> **REQUIRED WORK**
Each line below has to be output exactly, from first to last.

> **INPUT DATA**
╔══
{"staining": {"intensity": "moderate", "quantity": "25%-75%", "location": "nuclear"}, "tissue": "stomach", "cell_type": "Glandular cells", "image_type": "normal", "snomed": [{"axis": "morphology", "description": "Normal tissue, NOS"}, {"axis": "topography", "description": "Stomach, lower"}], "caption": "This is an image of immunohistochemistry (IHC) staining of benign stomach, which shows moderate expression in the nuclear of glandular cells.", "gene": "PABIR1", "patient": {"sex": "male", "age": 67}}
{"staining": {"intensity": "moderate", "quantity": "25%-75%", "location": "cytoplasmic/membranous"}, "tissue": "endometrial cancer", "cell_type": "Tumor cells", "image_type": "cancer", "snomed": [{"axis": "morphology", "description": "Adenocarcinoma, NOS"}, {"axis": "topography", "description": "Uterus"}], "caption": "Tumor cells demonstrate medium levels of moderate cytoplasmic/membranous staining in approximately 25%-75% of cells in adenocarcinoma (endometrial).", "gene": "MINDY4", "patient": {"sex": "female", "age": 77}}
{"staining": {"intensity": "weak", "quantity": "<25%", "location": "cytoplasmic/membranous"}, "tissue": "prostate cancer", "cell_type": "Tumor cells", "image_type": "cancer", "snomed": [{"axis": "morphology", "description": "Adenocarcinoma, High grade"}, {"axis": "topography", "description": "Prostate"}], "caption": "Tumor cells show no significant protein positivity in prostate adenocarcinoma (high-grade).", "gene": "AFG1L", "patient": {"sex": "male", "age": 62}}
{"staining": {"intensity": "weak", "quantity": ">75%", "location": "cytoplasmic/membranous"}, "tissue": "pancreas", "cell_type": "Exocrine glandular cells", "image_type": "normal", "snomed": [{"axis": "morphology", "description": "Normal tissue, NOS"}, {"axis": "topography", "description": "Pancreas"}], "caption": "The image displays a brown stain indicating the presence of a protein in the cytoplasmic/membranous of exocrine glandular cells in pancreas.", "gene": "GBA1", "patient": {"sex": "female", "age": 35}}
╚══
> **REPLY**
{"staining": {"intensity": "moderate", "quantity": "25%-75%", "location": "nuclear"}, "tissue": "stomach", "cell_type": "Glandular cells", "image_type": "normal", "snomed": [{"axis": "morphology", "description": "Normal tissue, NOS"}, {"axis": "topography", "description": "Stomach, lower"}], "caption": "This is an image of immunohistochemistry (IHC) staining of benign stomach, which shows moderate expression in the nuclear of glandular cells.", "gene": "PABIR1", "patient": {"sex": "male", "age": 67}}
{"staining": {"intensity": "moderate", "quantity": "25%-75%", "location": "cytoplasmic/membranous"}, "tissue": "endometrial cancer", "cell_type": "Tumor cells", "image_type": "cancer", "snomed": [{"axis": "morphology", "description": "Adenocarcinoma, NOS"}, {"axis": "topography", "description": "Uterus"}], "caption": "Tumor cells demonstrate medium levels of moderate cytoplasmic/membranous staining in approximately 25%-75% of cells in adenocarcinoma (endometrial).", "gene": "MINDY4", "patient": {"sex": "female", "age": 77}}
{"staining": {"intensity": "weak", "quantity": "<25%", "location": "cytoplasmic/membranous"}, "tissue": "prostate cancer", "cell_type": "Tumor cells", "image_type": "cancer", "snomed": [{"axis": "morphology", "description": "Adenocarcinoma, High grade"}, {"axis": "topography", "description": "Prostate"}], "caption": "Tumor cells show no significant protein positivity in prostate adenocarcinoma (high-grade).", "gene": "AFG1L", "patient": {"sex": "male", "age": 62}}
{"staining": {"intensity": "weak", "quantity": ">75%", "location": "cytoplasmic/membranous"}, "tissue": "pancreas", "cell_type": "Exocrine glandular cells", "image_type": "normal", "snomed": [{"axis": "morphology", "description": "Normal tissue, NOS"}, {"axis": "topography", "description": "Pancreas"}], "caption": "The image displays a brown stain indicating the presence of a protein in the cytoplasmic/membranous of exocrine glandular cells in pancreas.", "gene": "GBA1", "patient": {"sex": "female", "age": 35}}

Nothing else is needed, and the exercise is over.